(mr). Wer macht sowas? Am heutigen Sonntag wurden auf der Grabplatte des ehemaligen Bundeskanzlers Helmut Schmidt und seiner Frau Loki mehrere Hakenkreuze entdeckt. Unbekannte schändeten das Ehrengrab auf dem Friedhof Ohlsdorf mit vier dieser verbotenen Symbole aus dem Nationalsozialismus.
Gegen 16 Uhr wurden die widerlichen Schmierereien auf der Grabplatte des Paares gesehen. Die Nazi-Symbole wurden über die Namen und die Lebensdaten der Verstorbenen gesprüht. Etwa um 17.20 Uhr fuhr ein Streifenwagen des Polizeikommissariats 36 vor; eine Beamtin und ein Beamter sicherten vor Ort Spuren und machten Beweisfotos. Danach übermalte der Beamter die verbotenen Hakenkreuze mit einem Kreide-Spray. Die beiden Polizisten gingen mit einer Taschenlampe auf Spurensuche und suchten in der Nähe befindliche Grabsteine, ob auch diese beschmiert wurden: Fehlanzeige! Offenbar galten die Schmierereien dem Altkanzler.

Schmidt. Fotos: FoTe Press
Es ist nicht der erste Anschlag, dass das Grab von Helmut Schmidt dieser Art beschmiert wurde. Bereits einen Tag vor seinem Geburtstag am 23. Dezember 2023 war ein ähnlicher Farbanschlag festgestellt worden. Wir berichteten damals darüber. Damals wie heute hat der Staatsschutz die Ermittlungen übernommen. Die Hintergründe der Tat sind bisher unklar, ebenso die Identität der Täter.

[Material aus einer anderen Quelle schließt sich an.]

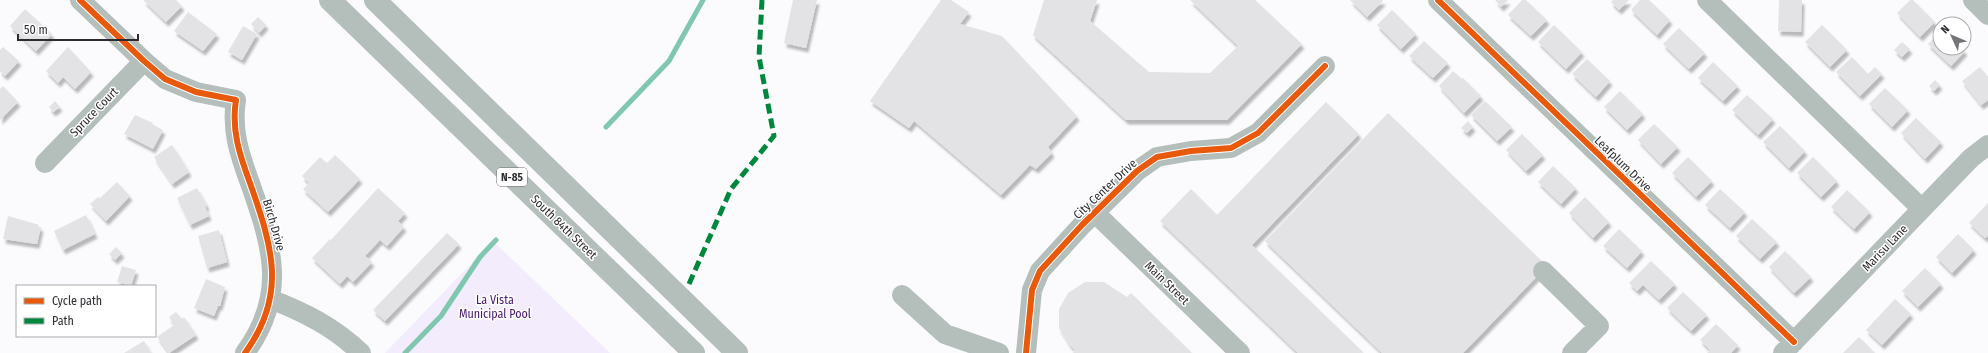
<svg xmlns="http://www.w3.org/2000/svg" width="1988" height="353" viewBox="0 0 1988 353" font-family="'Fira Sans Condensed',sans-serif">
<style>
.green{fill:#f3ecfc}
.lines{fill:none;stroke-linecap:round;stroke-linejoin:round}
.stream{stroke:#7fc7ae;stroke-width:5}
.building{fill:#e3e2e5;filter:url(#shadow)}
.minor{stroke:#b4bebb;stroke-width:20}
.major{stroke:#b4bfbc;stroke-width:22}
.quiet{stroke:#00873e;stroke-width:5;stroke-dasharray:10 5;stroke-linecap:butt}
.cycleway-casing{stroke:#fff;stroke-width:8}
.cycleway{stroke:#e8590c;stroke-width:6}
.labels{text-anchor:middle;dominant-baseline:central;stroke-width:3;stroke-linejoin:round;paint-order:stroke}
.shield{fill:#fff;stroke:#6c6b6e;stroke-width:1}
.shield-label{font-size:11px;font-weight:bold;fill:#2d2b30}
.street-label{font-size:12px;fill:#2d2b30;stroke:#fff}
.park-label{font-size:12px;fill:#49176e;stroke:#fff}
</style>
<defs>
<filter id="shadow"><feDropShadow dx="2.5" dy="4.5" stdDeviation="1" flood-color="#0004"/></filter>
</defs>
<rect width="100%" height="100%" fill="#fbfafd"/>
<!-- green -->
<path class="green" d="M 493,241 L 610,353 L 385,353 Z"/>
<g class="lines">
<!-- stream -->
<path class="stream" d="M 606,127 L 669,61 L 703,0
M 405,353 L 441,316 L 480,257 L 496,240"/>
</g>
<!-- building -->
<path class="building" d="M 143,0 L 176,0 L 182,6 L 166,22 Z
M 793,0 L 817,0 L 806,48 L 784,43 Z
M 941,0 L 951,0 L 969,12 L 960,24 L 1002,36 L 1077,116 L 1048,147 L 1052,153 L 1036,169 L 1030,165 L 1001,195 L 914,121 L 909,128 L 870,101 Z
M 1044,0 L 1097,0 L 1090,21 L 1149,72 L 1210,73 L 1238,46 L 1190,0 L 1255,0 L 1302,44 L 1227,120 L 1126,120 L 1033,35 Z
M 1350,0 L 1382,0 L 1383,1 L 1367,17 Z
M 1495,0 L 1508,0 L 1501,7 Z
M 1522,0 L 1526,0 L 1547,20 L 1531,36 L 1508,15 Z
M 1613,0 L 1629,0 L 1619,10 L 1611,2 Z
M 1640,0 L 1649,0 L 1670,20 L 1657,35 L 1631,10 Z
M 1779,0 L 1802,0 L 1801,32 L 1778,31 Z
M 1910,0 L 1913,0 L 1935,22 L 1920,37 L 1897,13 Z
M 25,9 L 52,34 L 36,51 L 10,26 Z
M 1392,10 L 1416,34 L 1401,49 L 1377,25 Z
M 188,12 L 217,34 L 203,51 L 174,31 Z
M 258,17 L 266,25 L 259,33 L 251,24 Z
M 1554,25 L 1582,52 L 1566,69 L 1538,42 Z
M 1822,25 L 1847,50 L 1830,67 L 1805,42 Z
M 243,26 L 257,34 L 242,60 L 228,52 Z
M 1679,28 L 1705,53 L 1689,69 L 1663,44 Z
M 1940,32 L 1940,48 L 1962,48 L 1965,51 L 1951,66 L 1928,44 Z
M 1424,41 L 1448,63 L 1433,78 L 1409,56 Z
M 1902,42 L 1910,49 L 1902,57 L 1894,50 Z
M 3,47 L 19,61 L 5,76 L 0,71 L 0,50 Z
M 68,47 L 91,72 L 75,89 L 63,77 L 58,83 L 46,71 Z
M 1852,57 L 1868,74 L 1875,67 L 1882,74 L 1860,96 L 1836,72 Z
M 1587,59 L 1610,81 L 1596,97 L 1572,74 Z
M 1713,62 L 1738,86 L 1723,101 L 1698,78 Z
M 1980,67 L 1988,77 L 1988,100 L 1981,105 L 1962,81 Z
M 1453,71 L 1462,79 L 1463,78 L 1481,96 L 1464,113 L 1439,86 Z
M 1935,80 L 1940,85 L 1934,91 L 1929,86 Z
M 3,86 L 18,102 L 0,120 L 0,89 Z
M 1885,88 L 1908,110 L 1892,127 L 1869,104 Z
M 1620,91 L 1643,114 L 1627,130 L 1604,107 Z
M 1747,95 L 1773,119 L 1758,135 L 1732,110 Z
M 55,101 L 60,107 L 53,112 L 49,107 Z
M 1485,101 L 1512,127 L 1497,141 L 1471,115 Z
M 1326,102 L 1359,134 L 1252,245 L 1363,352 L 1362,353 L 1298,353 L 1160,221 L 1191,189 L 1217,215 Z
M 1388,113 L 1547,266 L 1463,353 L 1382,353 L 1265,241 Z
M 135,115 L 153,123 L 152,124 L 163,130 L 153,149 L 124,134 Z
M 1916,118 L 1941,142 L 1925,159 L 1901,133 Z
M 1468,121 L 1473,127 L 1467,133 L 1461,128 Z
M 1654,124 L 1678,147 L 1661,164 L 1638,140 Z
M 1780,126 L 1805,151 L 1789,168 L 1763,142 Z
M 1522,134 L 1543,155 L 1526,171 L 1506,150 Z
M 172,145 L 189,172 L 172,184 L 154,157 Z
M 335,155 L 360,179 L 328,212 L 303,189 L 309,183 L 302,176 L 320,157 L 327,163 Z
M 1688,157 L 1712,181 L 1696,197 L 1672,173 Z
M 1813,157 L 1837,181 L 1821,197 L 1797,173 Z
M 1553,166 L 1576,188 L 1561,204 L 1538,182 Z
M 117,182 L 130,196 L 106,221 L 90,204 L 98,197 L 100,198 Z
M 197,188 L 207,206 L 205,207 L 209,216 L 190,225 L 177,198 Z
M 378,188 L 405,213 L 398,221 L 404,227 L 387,246 L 380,240 L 365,256 L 372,262 L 353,282 L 347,276 L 340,284 L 312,258 L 330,239 L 331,240 Z
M 1720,189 L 1745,212 L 1730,228 L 1705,205 Z
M 1847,190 L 1870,212 L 1854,229 L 1831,207 Z
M 1585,197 L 1609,222 L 1593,238 L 1569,213 Z
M 1988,203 L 1988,236 L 1985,238 L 1969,223 Z
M 86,215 L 95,234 L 63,250 L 54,231 Z
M 8,216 L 39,225 L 38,227 L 41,227 L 37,244 L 3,239 Z
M 1752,219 L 1777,242 L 1760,259 L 1736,236 Z
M 1619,229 L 1642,251 L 1627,268 L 1603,246 Z
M 219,230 L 227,262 L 207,268 L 198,236 Z
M 447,233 L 459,244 L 385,321 L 373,310 Z
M 1958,234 L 1974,250 L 1952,273 L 1936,257 Z
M 116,247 L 122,253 L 115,260 L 109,254 Z
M 1785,251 L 1811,277 L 1794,293 L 1769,267 Z
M 1651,261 L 1675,284 L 1659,300 L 1643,285 L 1637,291 L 1629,283 Z
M 122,266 L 136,270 L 131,286 L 117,282 Z
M 1925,268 L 1941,284 L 1918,307 L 1902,291 Z
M 206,279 L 225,287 L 220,306 L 218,306 L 214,316 L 194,308 Z
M 1085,282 L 1104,282 L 1127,297 L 1131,293 L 1192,353 L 1073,353 L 1075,350 L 1069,344 L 1059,328 L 1059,309 L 1068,293 Z
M 1683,292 L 1707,315 L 1691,331 L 1667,308 Z
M 1895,299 L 1911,314 L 1882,345 L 1866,330 Z
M 176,312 L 182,319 L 184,317 L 196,335 L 169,353 L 157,337 L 174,325 L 169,317 Z
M 1716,324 L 1738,345 L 1731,353 L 1707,353 L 1710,350 L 1700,340 Z
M 1859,337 L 1875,353 L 1843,353 Z
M 144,341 L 151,353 L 124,353 Z"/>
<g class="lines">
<!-- minor -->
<path class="minor" d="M 80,0 L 144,61 L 165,79 L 196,92 L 236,100 C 231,130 240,156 250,183 C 272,246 288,294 245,353
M 1438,0 L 1794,342
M 1707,0 L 1922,209
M 1973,0 L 1988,15
M 45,163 L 144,61
M 1094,212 L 1240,353
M 1543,271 L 1599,326 L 1572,353
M 902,295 L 945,334 L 999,353
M 270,299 C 304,312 334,327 361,353
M 1026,353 L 1032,290 L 1040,271 L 1082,225 L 1137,171 L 1157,157 L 1191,151 L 1231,148 L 1258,133 L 1325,66
M 1783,353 L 1971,158 L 1988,145"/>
<!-- major -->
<path class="major" d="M 330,0 L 694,353
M 375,0 L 737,353"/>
<!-- quiet -->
<path class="quiet" d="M 689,284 L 731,189 L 774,136 L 759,57 L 762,0"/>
<defs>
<path id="cycleway" d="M 80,0 L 144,61 L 165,79 L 196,92 L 236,100 C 231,130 240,156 250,183 C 272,246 288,294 245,353
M 1438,0 L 1794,342
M 1026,353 L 1032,290 L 1040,271 L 1082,225 L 1137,171 L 1157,157 L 1191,151 L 1231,148 L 1258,133 L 1325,66"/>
</defs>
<!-- cycleway casing -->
<use href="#cycleway" class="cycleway-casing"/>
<!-- cycleway -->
<use href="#cycleway" class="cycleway"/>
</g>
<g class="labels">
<!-- shield labels -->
<rect class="shield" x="497" y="168" width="30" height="18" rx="3"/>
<g class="shield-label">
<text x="512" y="177">N-85</text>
</g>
<!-- street labels -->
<g class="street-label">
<text transform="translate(94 112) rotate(-46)">Spruce Court</text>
<text transform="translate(1623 164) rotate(44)">Leafplum Drive</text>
<text transform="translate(1105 189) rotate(-43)">City Center Drive</text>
<text transform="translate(274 225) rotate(74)">Birch Drive</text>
<text transform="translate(564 227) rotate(44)">South 84th Street</text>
<text transform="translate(1885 248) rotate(-46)">Marisu Lane</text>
<text transform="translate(1167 283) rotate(44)">Main Street</text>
</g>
<!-- park labels -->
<g class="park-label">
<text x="495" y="300">La Vista<tspan x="495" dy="14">Municipal Pool</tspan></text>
</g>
</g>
<!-- legend -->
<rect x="16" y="285" width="140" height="52" fill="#ffffff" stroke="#abaaac"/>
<rect x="24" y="298" width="20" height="6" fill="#e8590c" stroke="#abaaac"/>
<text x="52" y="305" font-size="12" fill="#2d2b30">Cycle path</text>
<rect x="24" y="318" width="20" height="6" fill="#00873e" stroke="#abaaac"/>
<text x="52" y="325" font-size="12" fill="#2d2b30">Path</text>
<!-- north arrow -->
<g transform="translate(1952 36) rotate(314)"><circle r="19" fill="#ffffff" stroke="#abaaac"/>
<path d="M0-3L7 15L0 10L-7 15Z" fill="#757378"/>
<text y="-6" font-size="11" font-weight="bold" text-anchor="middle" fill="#2d2b30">N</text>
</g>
<!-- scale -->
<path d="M18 34v6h120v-6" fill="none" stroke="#2d2b30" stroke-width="2"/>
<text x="24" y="34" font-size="12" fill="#2d2b30" stroke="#ffffff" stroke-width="3" paint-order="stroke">50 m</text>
</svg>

Helmut Schmidt war von 1974 bis 1982 Bundeskanzler. In der Talksendung Maischberger (2010) äußerte er sich wie folgt: „Zuwanderung aus fremden Zivilisationen schafft mehr Probleme als es uns auf dem Arbeitsmarkt an positiven Faktoren bringen kann. Zuwanderung aus verwandten Zivilisationen zum Beispiel aus Polen ist problemlos. Zum Beispiel aus Tchechien ist problemlos. Zum Beispiel aus Österreich ist problemlos. Aus Italien ist problemlos. Es fängt an bei etwas östlicheren Gegenden. Zum Beispiel Zuwanderung aus Anatolien ist nicht ganz problemlos. Zuwanderung aus Afghanistan bringt erhebliche Probleme mit sich.“ Begründet hat Helmut Schmidt diese Aussagen mit der Erziehung in den Familien.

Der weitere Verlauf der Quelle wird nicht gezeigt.